TITLE: Death on the Cliffs
GENRE: Historical Mystery
The day my best friend’s father was murdered began like any other June Sunday in Camden, Maine. That is to say, ordered like clockwork and dull beyond belief.
Church at ten. An enormous Sunday dinner at one. Self-improvement at two.
With a sigh, I settled down on the porch swing and opened the book of Ralph Waldo Emerson’s essays to “Self Reliance,” the piece I had been digesting in five-minute installments over the past month. To be frank, my attempt at these dense, scholarly essays was my friend Eugene Palmer’s idea. In his opinion, I needed to elevate my reading material, not to mention my mind, above the level of delectable dime novels like Lady Something or Other’s Secret.
I felt like tossing the book into the lilac bushes, but since Eugene was presently playing the piano in our music room, I was trapped. So, to the thump-thump-thump of a military march, I began to chew on the first sentence.

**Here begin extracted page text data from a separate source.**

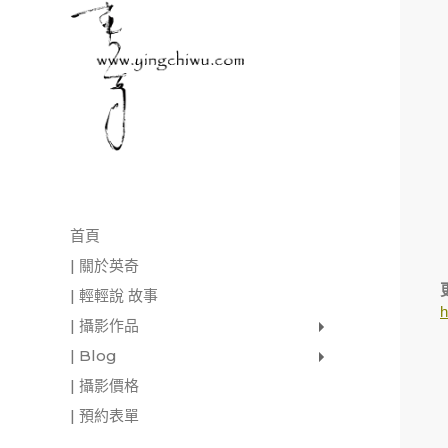
首頁
| 關於英奇
| 輕輕說 故事
h
| 攝影作品
家庭寫真
肖像照
個人寫真
一張婚紗照
婚禮紀錄
愛情寫真
形象.活動攝影
| Blog
影像日記
攝影雜感
與神對話
| 攝影價格
| 預約表單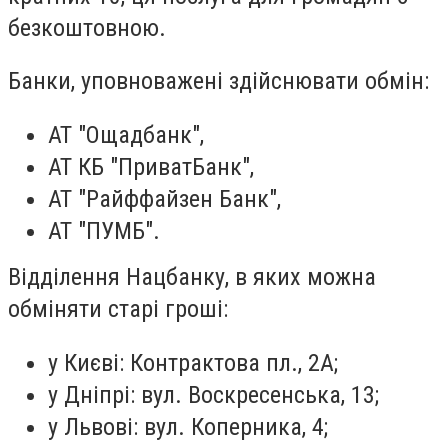
безкоштовною.
Банки, уповноважені здійснювати обмін:
АТ "Ощадбанк",
АТ КБ "ПриватБанк",
АТ "Райффайзен Банк",
АТ "ПУМБ".
Відділення Нацбанку, в яких можна
обміняти старі гроші:
у Києві: Контрактова пл., 2А;
у Дніпрі: вул. Воскресенська, 13;
у Львові: вул. Коперника, 4;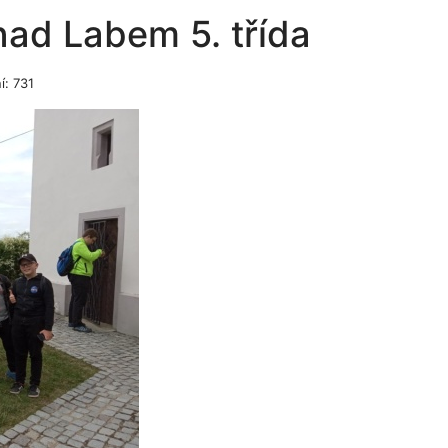
ad Labem 5. třída
í: 731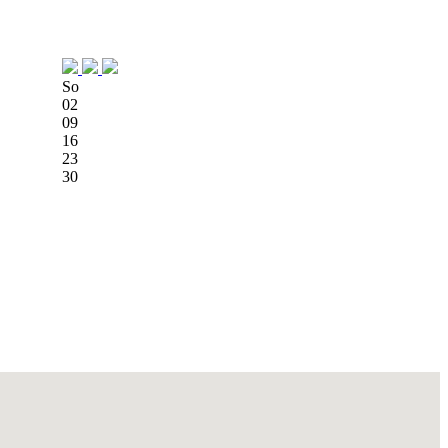
So
02
09
16
23
30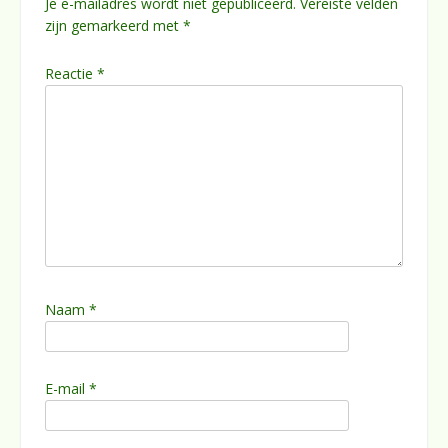
Je e-mailadres wordt niet gepubliceerd.
Vereiste velden
zijn gemarkeerd met
*
Reactie
*
Naam
*
E-mail
*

Within moments, my gaze wandered to the road, where I spotted a lone man approaching on foot. I didn’t recognize him as a local resident; most likely he was one of the visitors who flock to our hotels and grand cottages during high season. His jacket, tie and decent hat indicated a gentleman; the knapsack and walking stick spoke to his being a rusticator who enjoyed tramping the countryside. And most importantly, his tall build, blond hair, bristly mustache and twinkling blue eyes proved him young and attractive. A welcome addition to our unexciting shores.